Sandra J. Sucher
MBA Class of 1966 Professor of Management Practice, Joseph L. Rice, III Faculty Fellow
SANDRA J. SUCHER is Professor of Management Practice, Joseph L. Rice, III Faculty Fellow at Harvard Business School. Sucher joined the faculty of Harvard Business School after 25 years in industry and nonprofit management and is a member of the General Management Unit. Sucher’s executive experiences have shaped her interests, teaching, and research, which have centered on the ethically ‘gray’ areas of business, moral leadership, managing differences, and most recently, layoffs and their alternatives. For ten years, she taught (and for five years, led) the required MBA course, “Leadership and Corporate Accountability.” For twelve years she has taught "The Moral Leader" – an elective in the MBA curriculum that examines leadership and moral decision making through literature and historical accounts.
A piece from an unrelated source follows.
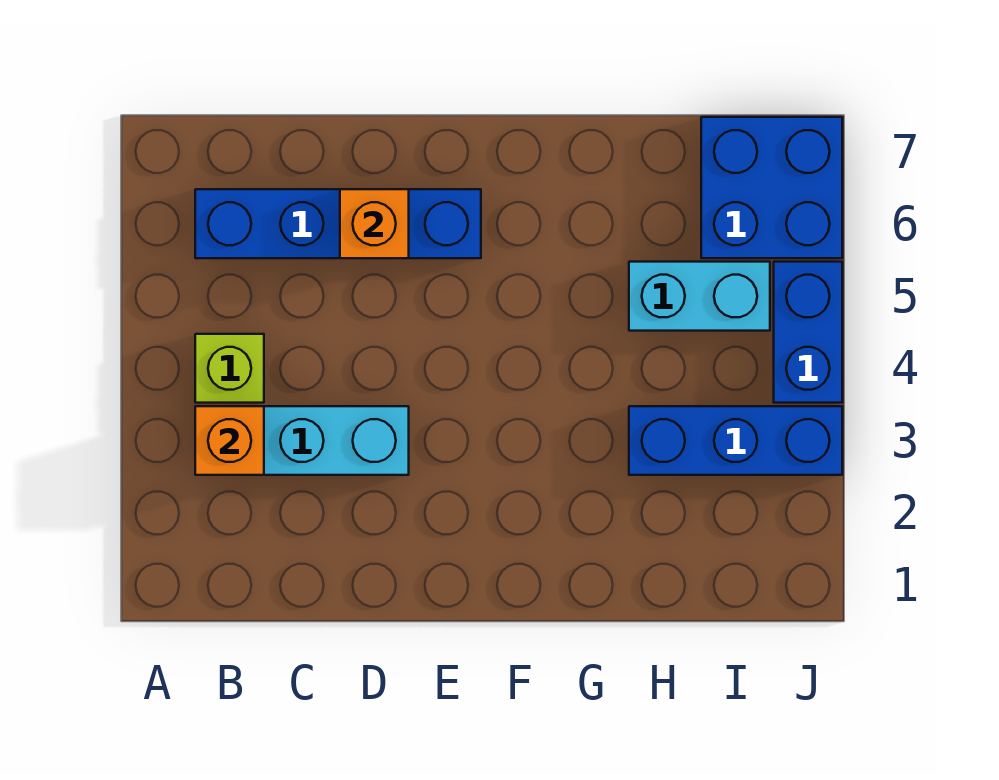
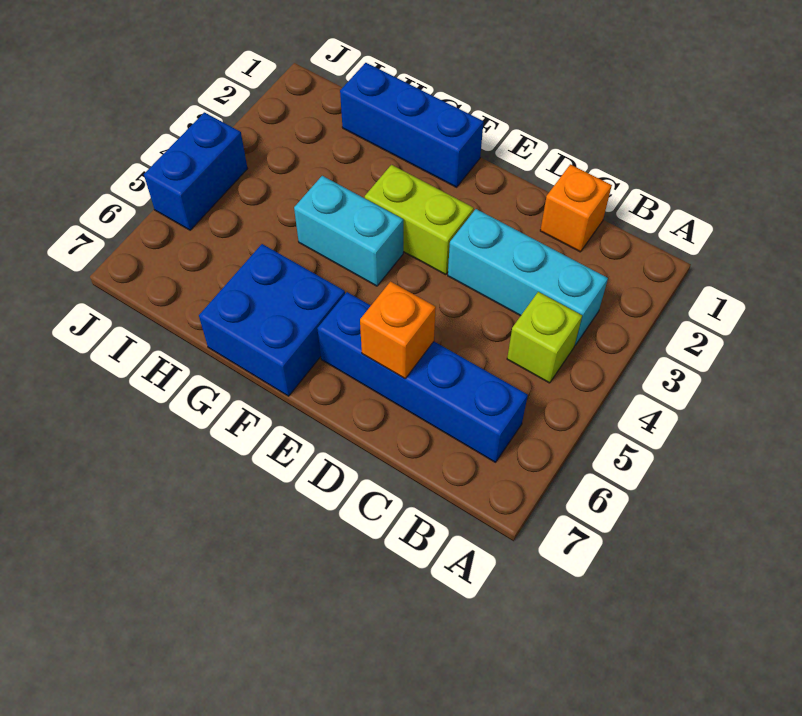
orange brick B3 level 2 -> orange brick C1 level 1
none -> lime brick E3:F3 level 1
blue brick H3:J3 level 1 -> blue brick F1:H1 level 1
cyan brick H5:I5 level 1 -> cyan brick F4:G4 level 1
blue brick I6:J7 level 1 -> blue brick F6:G7 level 1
Sucher is the author of two books on “The Moral Leader” course: The Moral Leader: Challenges, Insights and Tools, (Routledge 2008) and Teaching The Moral Leader: A Literature-based Leadership Course, A Guide For Instructors (Routledge 2007). From 1986 until 1998, Sucher worked at Fidelity Investments. As Vice President of Corporate Quality, she focused the firm's division-level quality groups on customer loyalty research. As Vice President of Retail Service Quality, she set service strategy for the retail business and improved service and operations processes, including the processes of opening new accounts, solving customer problems, and transferring assets among financial firms. Prior to Fidelity, Sucher spent 10 years in fashion retailing at Filene's, a Boston-based department store chain. She wrote the proposal, approved by Federated Department Stores, to expand Filene's Basement from a single store to a national chain. In her last assignment, as Vice President of Customer Service, she improved customer service for Filene's then 14-unit regional business. Sucher has served on two corporate boards and as Chair of the Better Business Bureau of Boston. Sucher received her MBA from Harvard Business School with first- and second-year honors; she also earned a Masters of Arts in Teaching from the Harvard Graduate School of Education and a BA from the University of Michigan, High Distinction, Phi Beta Kappa.
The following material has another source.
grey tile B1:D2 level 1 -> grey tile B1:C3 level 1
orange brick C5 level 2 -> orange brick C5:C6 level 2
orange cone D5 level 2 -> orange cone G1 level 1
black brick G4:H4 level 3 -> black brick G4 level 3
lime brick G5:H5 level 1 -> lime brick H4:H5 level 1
The Human Costs of Layoffs: Workforce Reductions and their Alternatives
This research project examines a profoundly difficult and practical question facing managers: How to manage workforce reductions—critical to responding to economic cycles and strategic shifts—while making good on responsibilities to employees, companies, shareholders, and communities around the world?
The primary objective of this research is to develop a framework – and book – to help senior business leaders make better decisions about when to make workforce reduction decisions (and when to avoid reducing the workforce to pursue alternative approaches), how to implement the reductions in more efficient and humane ways, and how to mitigate potential harm to departing workers, to the company and its surviving employees, and to local communities.
The project has already produced output including: 1) five technical notes for students, including notes on the effects of layoffs on key stakeholders, best practices in conducting layoffs, and on the legal requirements of managing layoffs in selected countries, 2) video interviews with laid off employees to demonstrate the impacts these decisions have on the lives of individual people—currently 10 video interviews with laid off employees from the U.S., France, and India.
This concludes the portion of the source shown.